I fixed the prettyprinter to not use such characters if it detects that it is running in IE11, and that's about it. There are also problems with the way the fuzzified update times are failing on IE11 on the time-out based auto-update, but I'm less concerned about it because even without the auto-update, the demonstrated contents on the first load is still technically correct.

The more astute should suddenly ask this question: ``Why the heck are you dealing with IE11? Isn't it supposed to go the way of the dodo thanks to the existence of Edge?''

If one reads the IE11 Wikipedia article, one should realise that there doesn't seem to be an end-date for IE11's support in Windows 10. Also, I made the mistake of testing my personal domain on IE11, and since it looked much fuglier than I could stand, I just felt this compulsion to fix it.

Oh, and IE11 doesn't handle the reversed ordered lists at all, so it's like I went back to the stone ages, to the time before I updated the entire site to use HTML5.

As for the reading, I've completed page 743/1321 for Handbook of Data Structures and Applications, and Animorphs Series: The Capture.

I think I'm going to head out to my favourite bar to do more reading, beer, and burgers tomorrow.

Till the next update.

(And this time, for God's sake, I should sleep waaaaaaaaaaay before stupid o'clock.

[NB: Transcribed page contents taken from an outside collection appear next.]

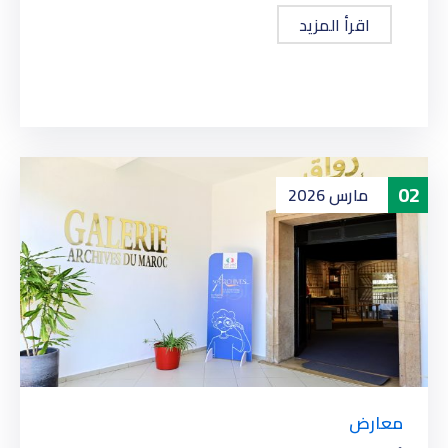
اقرأ المزيد
02
مارس
2026
معارض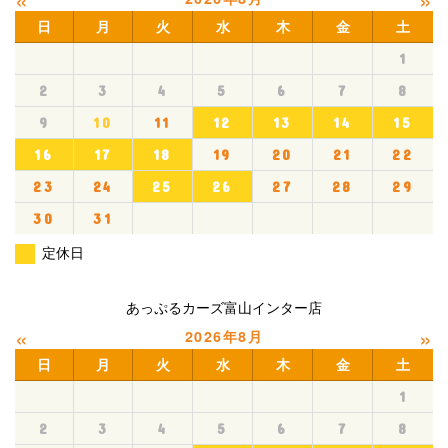
日
月
火
水
木
金
土
1
2
3
4
5
6
7
8
9
10
11
12
13
14
15
16
17
18
19
20
21
22
23
24
25
26
27
28
29
30
31
定休日
あっぷるカーズ富山インター店
«
»
2026年8月
日
月
火
水
木
金
土
1
2
3
4
5
6
7
8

Having only about 4 hours of sleep on a sabbatical is downright stupid, not to mention a great way of setting myself up for falling sick in a time period where any form of fever-related illness is looked at with great suspicion of being a case of the COVID-19.)

1 comment:

Anonymous said...

On emergence:

Teacher: Explain the detailed structure of the DNA.
Student: (rants on and on about biochemistry)
Teacher: That's besides the point.
Student: Why?
Teacher: Please study the history of evolution, which is what explains how the genetic sequences are the way they are

The same can be said of the detailed arrangement of magnetic domains on a hard disk, etc..
Laws of nature can explain how the medium works, but not the information stored in it. When that information is accessed or modified, we have emergence.